# Установка на ноутбук со сломанным lcd. нужна помощь

## BurakVP

Есть ноутбук со сломанным дисплеем, есть ли возможность установить дистр. gentoo с помощью vga output  (при загрузке он не работает...), заранее благодарен

----------

## Bircoph

Попробуй переконфигурировать SystemRescueCD (http://sysresccd.org/Main_Page) для автоматического старта sshd или иксов с нужной конфигурацией. Инструкции по настройке там есть.

Как вариант, можно снять с ноута винт, поставить на него (базовую) систему и продолжить.

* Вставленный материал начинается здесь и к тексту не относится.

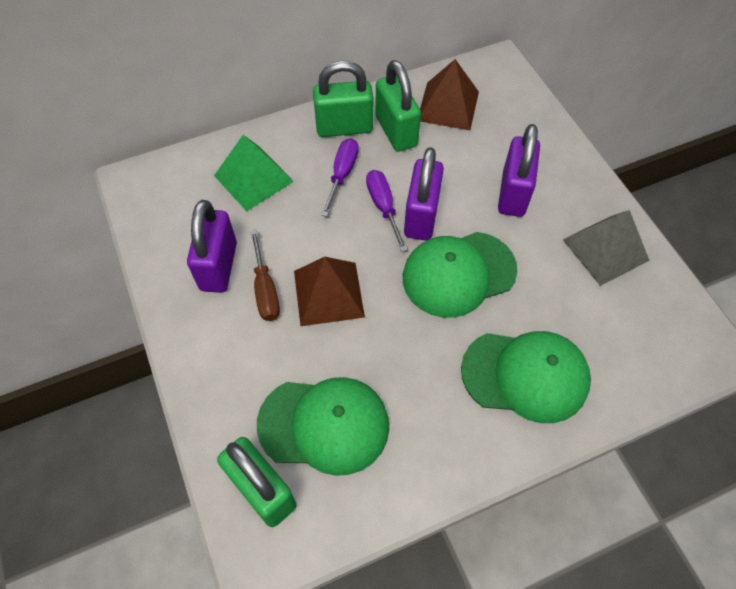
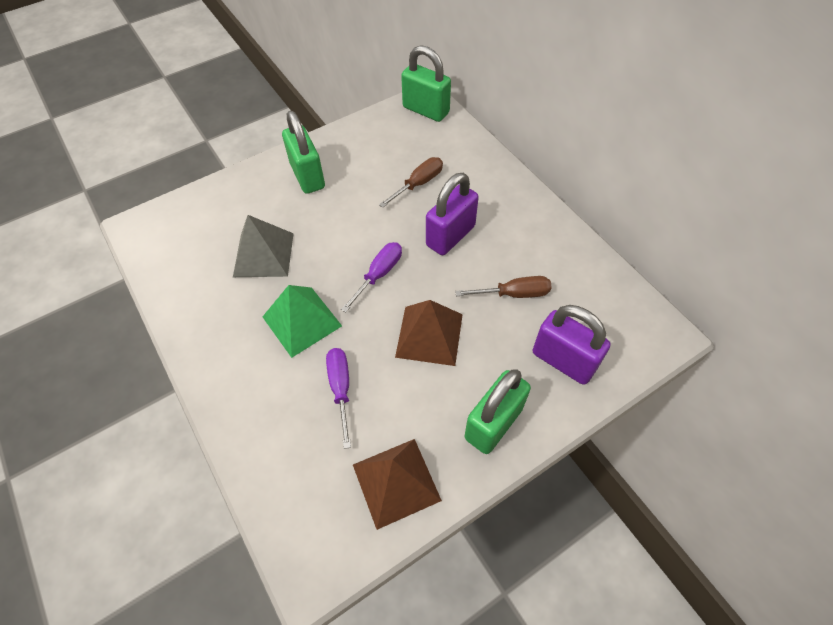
brown screwdriver: [250,230,280,321] = 1 -> [379,157,443,208] [455,276,552,298] = 2
green cap: [257,377,389,476] [403,232,518,318] [461,331,591,423] = 3 -> none = 0
purple padlock: [187,200,237,293] [404,147,444,241] [498,124,540,217] = 3 -> [426,173,479,255] [533,305,611,385] = 2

А вообще, странно это всё: консоль должна дублироваться на внешний монитор.

----------

## BurakVP

Спасибо за совет, вот только я токо начинаю разбираться с линксом... разве будет ли работать ядро собранное на стационарном компе\другом ноуте, если перенести хдд?

----------

## BurakVP

Внешний монитор начинает видеть только после загрузки винды.при нажатии Fn+f4, в консоли это сочетание не работает

----------

## Laitr Keiows

 *BurakVP wrote:*   

> Разве будет ли работать ядро собранное на стационарном компе\другом ноуте, если перенести хдд?

 

Если в ядре будут включены все нужные для работы на ноутбуке опции, то работать будет.

 *BurakVP wrote:*   

> Внешний монитор начинает видеть только после загрузки

 

Стоит попробовать настроить это поведение в BIOS или через BIOS. Например, у многих ноутов Toshiba есть утилита для настроики параметров BIOS прямо из ОС.

----------